Conseil n° 1 Le stockage de l’URS souple ()

Les fabricants recommandent fortement de stocker les URS souples dans des armoires dédiées. Ils ne doivent pas être pliés ou enroulés. L’espace de stockage doit être suffisant et dédié à l’endoscope. Il ne faut pas stocker un autre matériel avec l’URS souple pour gagner de la place. Il existe actuellement des armoires de stockage spécifiques pour endoscopes souples qui permettent un stockage en mode vertical ou horizontal. Enfin, il est fortement déconseillé de stocker l’URS souple dans la mallette fournie avec l’endoscope. En effet, cette mallette est une mallette pour le transport et non pour le stockage.
Figure 1 : Le stockage.

Conseil n° 2 La stérilisation de l’URS souple (figures 2-3-4-5)

Les protocoles de stérilisation d’un URS sont les mêmes que ceux utilisés pour les fibroscopes vésicaux. Il faut particulièrement insister sur le respect scrupuleux des temps d’immersion. En effet, les produits utilisés, très agressifs, peuvent rapidement dégrader l’appareil si celui-ci est laissé trop longtemps immergé. Une minuterie est donc essentielle pour le respect de ces temps de trempage. Enfin, l’installation de l’URS souple pour les temps de décontamination stérilisation doit se faire dans un bac suffisamment grand pour que l’URS souple ne soit pas plié ou que l’extrémité ne soit pas en butée contre les bords du bac de trempage et l’URS doit être immergé SEUL dans un bac qui lui sera personnellement dédié.
Figure 2 : La stérilisation.
Figure 3 : Le trempage.
Figure 4 : Le trempage.
Figure 5 : Le trempage.

Conseil n° 3 Table d’instrumentation ()

Pour les mêmes raisons, l’URS souple doit être installé sur la table d’instrumentation en position rectiligne en évitant à tout prix de l’enrouler pour gagner de la place. L’URS souple doit avoir une place dédiée sur la table et aucun autre instrument ne doit recouvrir ou appuyer sur le corps de l’endoscope au risque de l’endommager par phénomènes d’écrasement.
Figure 6 : La table d’instrumentation.

Conseil n° 4 Le bon câble de lumière froide ()

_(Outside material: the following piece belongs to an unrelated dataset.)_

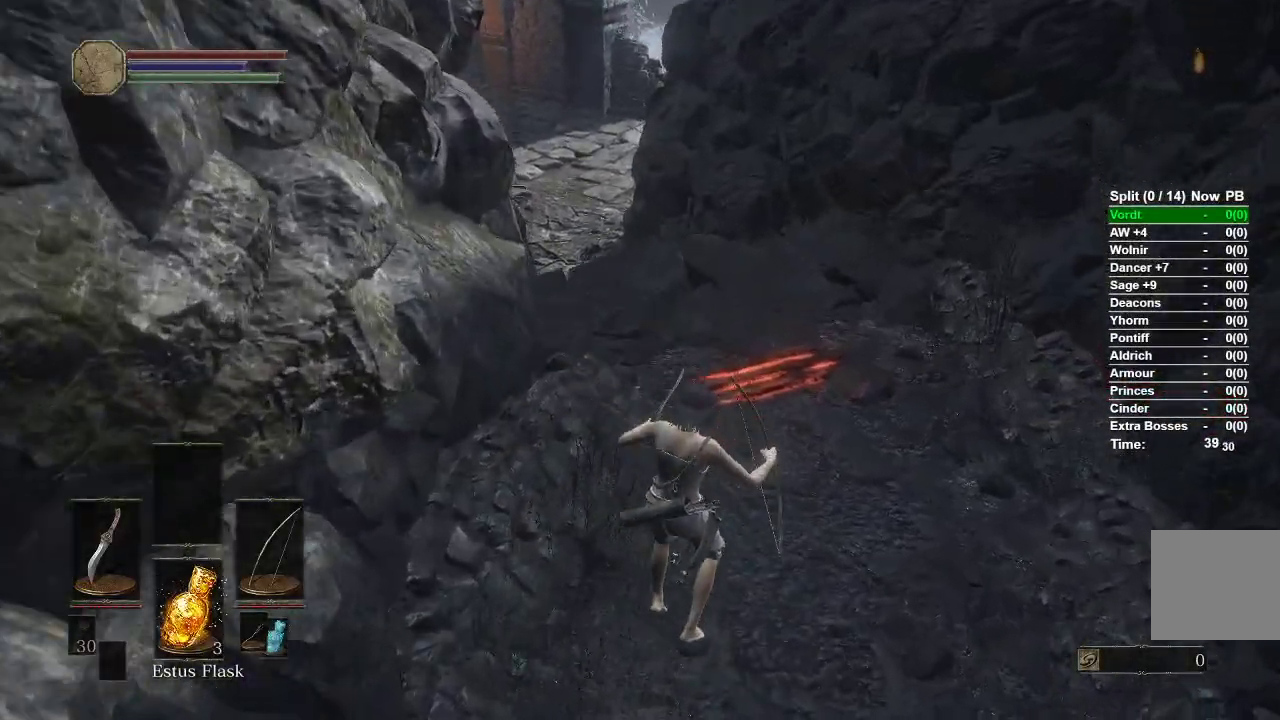
{"buttons": ["B"], "left_stick": "up", "right_stick": "center", "events": [[33, "B", "up"], [133, "B", "down"], [167, "B", "up"], [267, "B", "down"]]}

Il faut absolument différencier les câbles de lumière froide (CLF) pour la chirurgie laparoscopique et les CLF pour l’endoscopie urinaire. Les deux câbles sont différents et ceux dédiés à la laparoscopie sont totalement inadaptés pour les optiques d’endoscopie. En effet, un CLF de laparoscopie mesure 4,8mm de diamètre (flèche bleue ) et est adapté aux optiques de 5 et 10mm de diamètre pour la laparoscopie. Un CLF pour l’endoscopie urinaire mesure 3,5mm de diamètre (flèche rouge ) et est adapté aux optiques d’endoscopie qui mesurent 4mm de diamètre. Utiliser un CLF de laparoscopie de 4,8mm de diamètre sur une optique d’endoscopie de 4mm de diamètre est inadapté et va engendrer une brûlure des fibres optiques de l’endoscope.
Figure 7 : Le bon câble .

Conseil n° 5 La gaine d’accès urétéral ()

De nos jours, il est démontré que l’utilisation large sans être systématique de la gaine d’accès urétéral permet de prolonger la durée de vie d’un URS souple. En facilitant l’accès urétéral, la gaine d’accès permet de réaliser rapidement et sans danger les entrées sorties de l’URS souple, limite la pression intrarénale, et réduit le temps opératoire. Bien entendu le coût de cette gaine d’accès à usage unique doit être pris en compte.
Figure 8 : La gaine urétérale d’accès.

Conseil n° 6 La manipulation par le personnel de bloc opératoire ()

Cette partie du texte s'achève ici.